Expansão de área exige importação recorde de fertilizantes e de agrotóxicos

Compras externas de adubo superam em 55% as de setembro de 2020; nos agroquímicos, alta é de 21%.

O ritmo das importações brasileiras de insumos agrícolas deste início de mês indica que o volume de setembro atingirá patamares recordes.

As compras externas de agrotóxicos apontam para 55 mil toneladas neste mês, enquanto a de fertilizantes deverá superar 5 milhões, conforme os dados semanais preliminares apurados pela Secex (Secretaria de Comércio Exterior).

O ritmo poderá desacelerar na segunda quinzena do mês, mas mostra que as indústrias estão se preparando para a nova safra recorde que vem pela frente.

Cálculos do mercado indicam que as áreas de soja e de milho deverão aumentar 3,7 milhões de hectares, em relação à safra anterior. Os mais otimistas apostam em uma evolução superior a 4 milhões de hectares.

Com os bons preços e a forte demanda por commodities, os produtores vão dedicar mais de 40 milhões de hectares para a soja e próximo de 22 milhões para o milho na safra 2021/22.

Esse aumento não significa, no entanto, a abertura de novas áreas. O milho, em alguns estados, avança um pouco sobre o espaço da soja no verão, e a oleaginosa ocupará áreas de pastagens. No inverno, o milho cresce sobre as áreas deixadas pela soja.

A boa notícia é que, com o avanço da área, o país poderá beirar os 300 milhões de toneladas de grãos pela primeira vez. Esse volume depende, porém, do clima, que está favorável neste início de plantio.

Dados já consolidados pela Secex indicam que as importações de adubos, por dia útil, somam 252 mil toneladas até a segunda semana deste mês, com aumento de 55% em relação a igual período do ano passado.

No mesmo período, a compra externa de inseticidas, herbicidas, fungicidas, nematicidas etc., classificados pelo Ministério da Agricultura como agrotóxicos, soma 2.633 toneladas por dia útil, 21% a mais do que em setembro de 2020.
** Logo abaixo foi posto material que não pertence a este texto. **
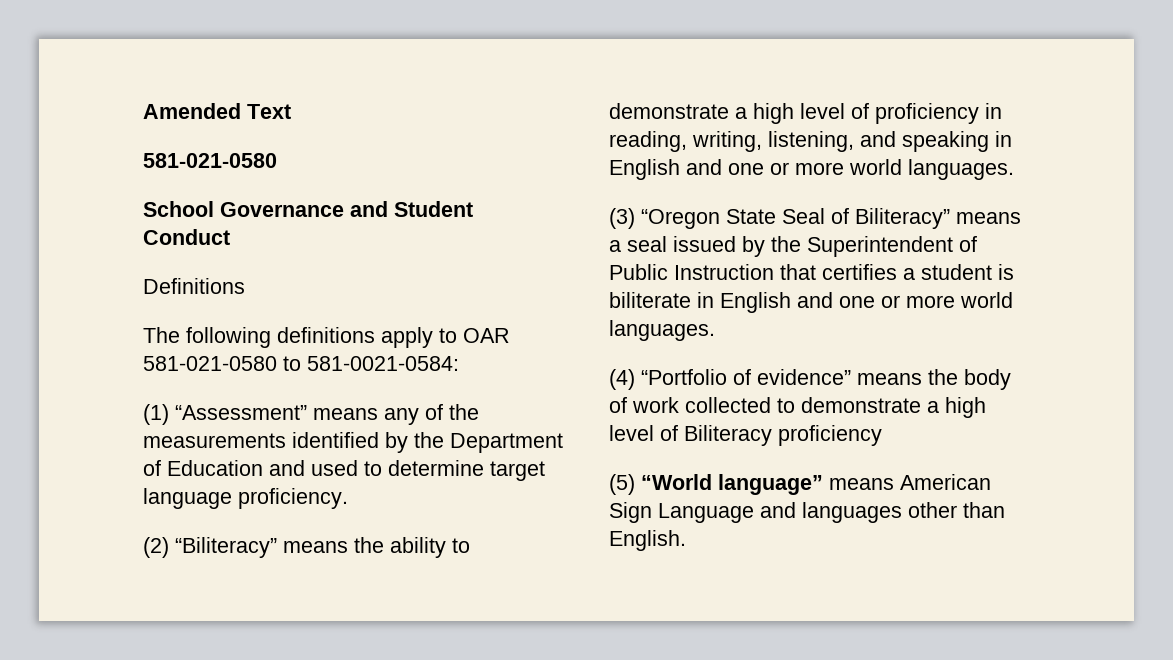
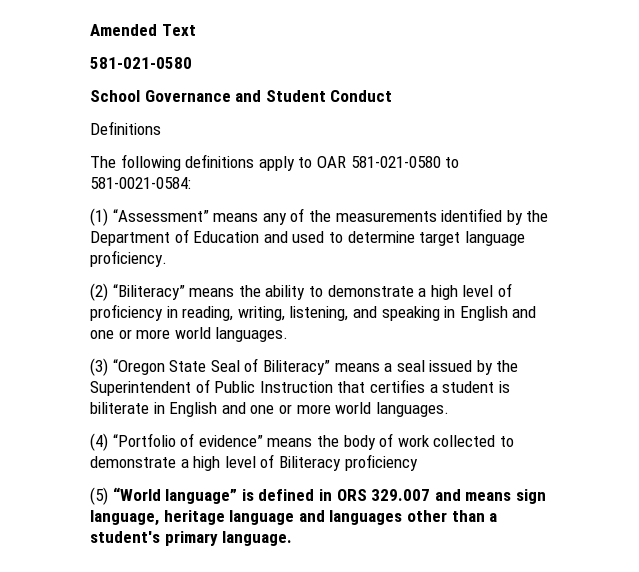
[829,474,991,490] [609,502,1005,523] [609,530,686,551] means American Sign Language and languages other than English. -> [241,489,546,504] [90,510,498,526] [90,531,293,546] is defined in ORS 329.007 and means sign language, heritage language and languages other than a student's primary language.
Com a consolidação do avanço de área de plantio no Brasil, as compras externas de insumos vêm registrando patamares recordes nos anos recentes.

De janeiro a agosto, as importações de adubos somaram 24,8 milhões de toneladas, com gastos de US$ 7,5 bilhões (R$ 39,4 bilhões). Já as compras de agroquímicos atingiram 223 mil toneladas, com despesas de US$ 1,93 bilhão (R$ 10,1 bilhões).


Recuperação O quadro de trabalhadores no agronegócio somava 18 milhões de pessoas no segundo trimestre deste ano. Esse número mostra uma recuperação em relação aos 16,7 milhões do mesmo período do ano passado, quando o país atravessava um dos piores momentos da pandemia. Os dados são do Cepea.

Mês histórico Setembro poderá se confirmar com um período ímpar para as exportações de proteínas. As vendas externas das carnes suínas e de aves estão 61% superiores às de igual mês de 2020.

Mês histórico 2 A evolução no setor de carne bovina é ainda maior, com alta de 83%. São 12 mil toneladas exportadas diariamente. Esse volume, no entanto, não deverá se sustentar devido às barreiras colocadas por alguns países, após os dois casos atípicos de vaca louca no Brasil.

Drones O uso desses equipamentos aumenta na pulverização agrícola, e se dá devido às vantagens comparativas com outras práticas, segundo Giovani Amianti, da XMobots.

Drones 2 Rapidez, mapeamento da plantação, detecção de ervas daninhas e economia de insumos são motivos dessa evolução, segundo o executivo. A XMobots tem atualmente o agronegócio como principal destino das tecnologias desenvolvidas pela empresa, afirma.

Suco O estoque brasileiro deverá recuar no final de safra, em junho de 2022. Na avaliação da CitrusBR (Associação Nacional das Indústrias Exportadoras de Sucos Cítricos), ficará entre 170 mil a 190 mil toneladas. Se confirmados, esses volumes estarão inferiores aos 317 mil de 30 de junho último.